Some examples on DAVIS (delta_avg, OA, AJ):

method original paper yours
TAP-Net 53.1, 82.3, 38.4 53.4, 81.4, 38.4
CoTracker(v1*) 79.1, 88.7, 64.8 79.2, 89.3, 65.1
TAPIR 73.6, 88.8, 61.3 74.7, 89.4, 62.8

(* CoTrackerv2 is also different)

The differences are not huge, but not exactly tiny in all cases either. I think it is still important to know what is going on.

AssafSinger94 commented 2 months ago

Hi Jonas, thank you for your question. We evaluated all methods ourselves using their official repos.

Evaluating TAP-Net on TAP-Vid DAVIS yielded: Eval scalars: {'average_jaccard': array(0.3835836, dtype=float32), 'average_pts_within_thresh': array(0.5339951, dtype=float32), occlusion_accuracy': array(0.81390005, dtype=float32), Evaluating TAP-IR on TAP-Vid DAVIS yielded: Eval scalars: {'average_jaccard': array(0.6281295, dtype=float32), 'average_pts_within_thresh': array(0.7466243, dtype=float32), 'occlusion_accuracy': array(0.89445394, dtype=float32).

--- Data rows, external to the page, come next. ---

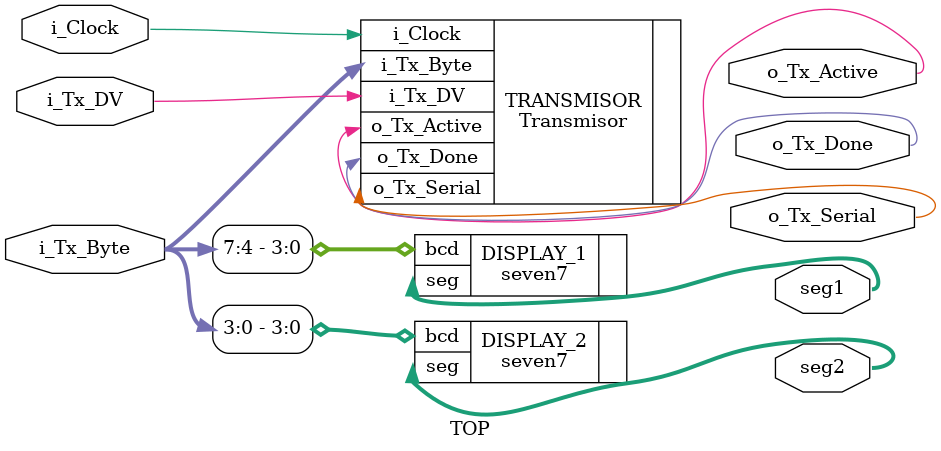
<source format=v>
module TOP(
	input       i_Clock,
   input       i_Tx_DV,
   input [7:0] i_Tx_Byte, 
   output      o_Tx_Active,
   output	   o_Tx_Serial,
   output      o_Tx_Done,
	
	output [6:0] seg1,
	output [6:0] seg2
);

parameter CLKS_PER_BIT = 5208;

Transmisor #(.CLKS_PER_BIT(CLKS_PER_BIT)) TRANSMISOR(
	.i_Clock(i_Clock),
   .i_Tx_DV(i_Tx_DV),
   .i_Tx_Byte(i_Tx_Byte), 
   .o_Tx_Active(o_Tx_Active),
   .o_Tx_Serial(o_Tx_Serial),
   .o_Tx_Done(o_Tx_Done)
);

seven7 DISPLAY_1(
	.bcd(i_Tx_Byte[7:4]),
	.seg(seg1)

);

seven7 DISPLAY_2(
	.bcd(i_Tx_Byte[3:0]),
	.seg(seg2)

);

endmodule
</source>
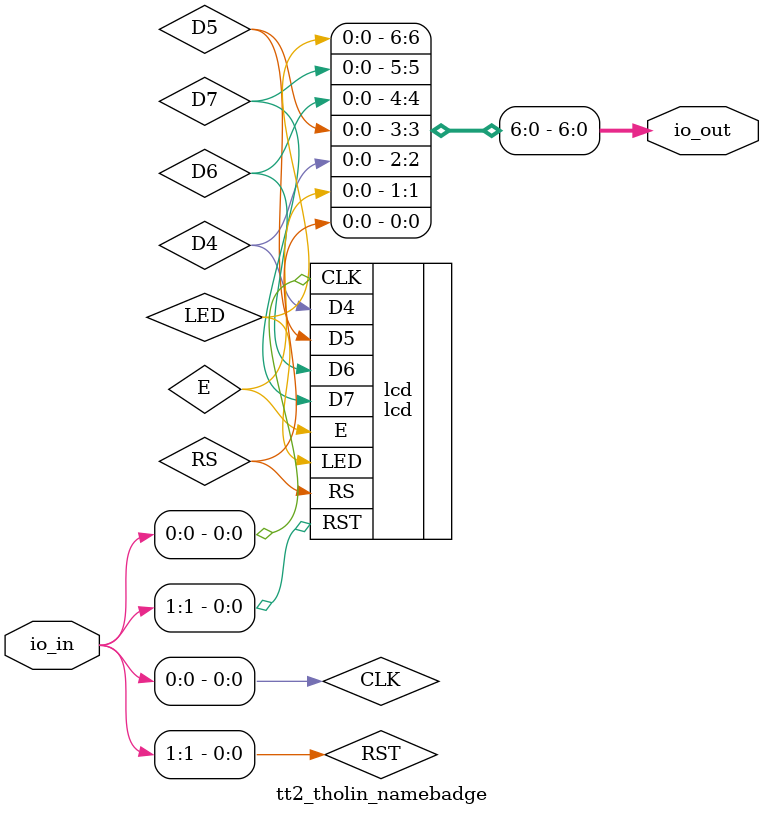
<source format=v>
`default_nettype none

module tt2_tholin_namebadge (
	input [7:0] io_in,
	output [7:0] io_out
);
	wire CLK = io_in[0];
	wire RST = io_in[1];
	wire RS;
	wire E;
	wire D4;
	wire D5;
	wire D6;
	wire D7;
	wire LED;
	assign io_out[0] = RS;
	assign io_out[1] = E;
	assign io_out[2] = D4;
	assign io_out[3] = D5;
	assign io_out[4] = D6;
	assign io_out[5] = D7;
	assign io_out[6] = LED;
	
	lcd lcd (
		.CLK(CLK),
		.RST(RST),
		.RS(RS),
		.E(E),
		.D4(D4),
		.D5(D5),
		.D6(D6),
		.D7(D7),
		.LED(LED));
endmodule

</source>
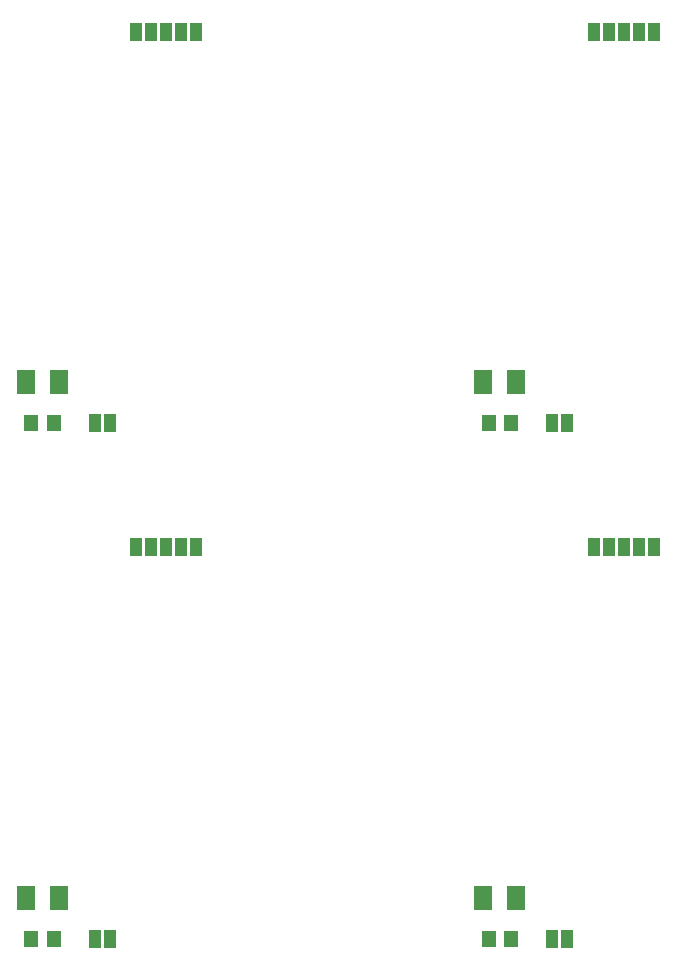
<source format=gbr>
%FSLAX34Y34*%
%MOMM*%
%LNSMDMASK_BOTTOM*%
G71*
G01*
%ADD10R, 1.000X1.500*%
%ADD11R, 1.600X2.000*%
%ADD12R, 1.300X1.400*%
%LPD*%
X168274Y-58738D02*
G54D10*
D03*
X142874Y-58738D02*
G54D10*
D03*
X180974Y-58738D02*
G54D10*
D03*
X155574Y-58738D02*
G54D10*
D03*
X130174Y-58738D02*
G54D10*
D03*
X95250Y-390526D02*
G54D10*
D03*
X107950Y-390526D02*
G54D10*
D03*
X36512Y-355600D02*
G54D11*
D03*
X64512Y-355600D02*
G54D11*
D03*
X41275Y-390525D02*
G54D12*
D03*
X60275Y-390525D02*
G54D12*
D03*
X555624Y-58738D02*
G54D10*
D03*
X530224Y-58738D02*
G54D10*
D03*
X568324Y-58738D02*
G54D10*
D03*
X542924Y-58738D02*
G54D10*
D03*
X517524Y-58738D02*
G54D10*
D03*
X482600Y-390526D02*
G54D10*
D03*
X495300Y-390526D02*
G54D10*
D03*
X423862Y-355600D02*
G54D11*
D03*
X451862Y-355600D02*
G54D11*
D03*
X428625Y-390525D02*
G54D12*
D03*
X447625Y-390525D02*
G54D12*
D03*
X168274Y-495300D02*
G54D10*
D03*
X142874Y-495300D02*
G54D10*
D03*
X180974Y-495300D02*
G54D10*
D03*
X155574Y-495300D02*
G54D10*
D03*
X130174Y-495300D02*
G54D10*
D03*
X95250Y-827088D02*
G54D10*
D03*
X107950Y-827088D02*
G54D10*
D03*
X36512Y-792162D02*
G54D11*
D03*
X64512Y-792162D02*
G54D11*
D03*
X41275Y-827088D02*
G54D12*
D03*
X60275Y-827088D02*
G54D12*
D03*
X555624Y-495300D02*
G54D10*
D03*
X530224Y-495300D02*
G54D10*
D03*
X568324Y-495300D02*
G54D10*
D03*
X542924Y-495300D02*
G54D10*
D03*
X517524Y-495300D02*
G54D10*
D03*
X482600Y-827088D02*
G54D10*
D03*
X495300Y-827088D02*
G54D10*
D03*
X423862Y-792162D02*
G54D11*
D03*
X451862Y-792162D02*
G54D11*
D03*
X428625Y-827088D02*
G54D12*
D03*
X447625Y-827088D02*
G54D12*
D03*
M02*

</source>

We evaluated CoTracker(v2) using their repo. Their code however resizes target and query points coordinates to [0,255] range instead of [0, 256], this issue still exists in their repo. Fixing this issue produced the following results. "average_jaccard": 0.64614, "average_pts_within_thresh": 0.79159, "occlusion_accuracy": 0.88447,

serycjon commented 2 months ago

Hi, thanks for a very fast response. Good job trying to replicate their results. Do you have some idea why the results are different? Are the method non-deterministic (running the evaluation twice gives slightly different results), or do you think it is caused by different software or hardware versions?

tnarek commented 1 month ago

hi @serycjon, the process should be deterministic. I think the evaluation code of some of these repos underwent a few changes (such as scaling the points differently), so this may cause a slight discrepancy in the results.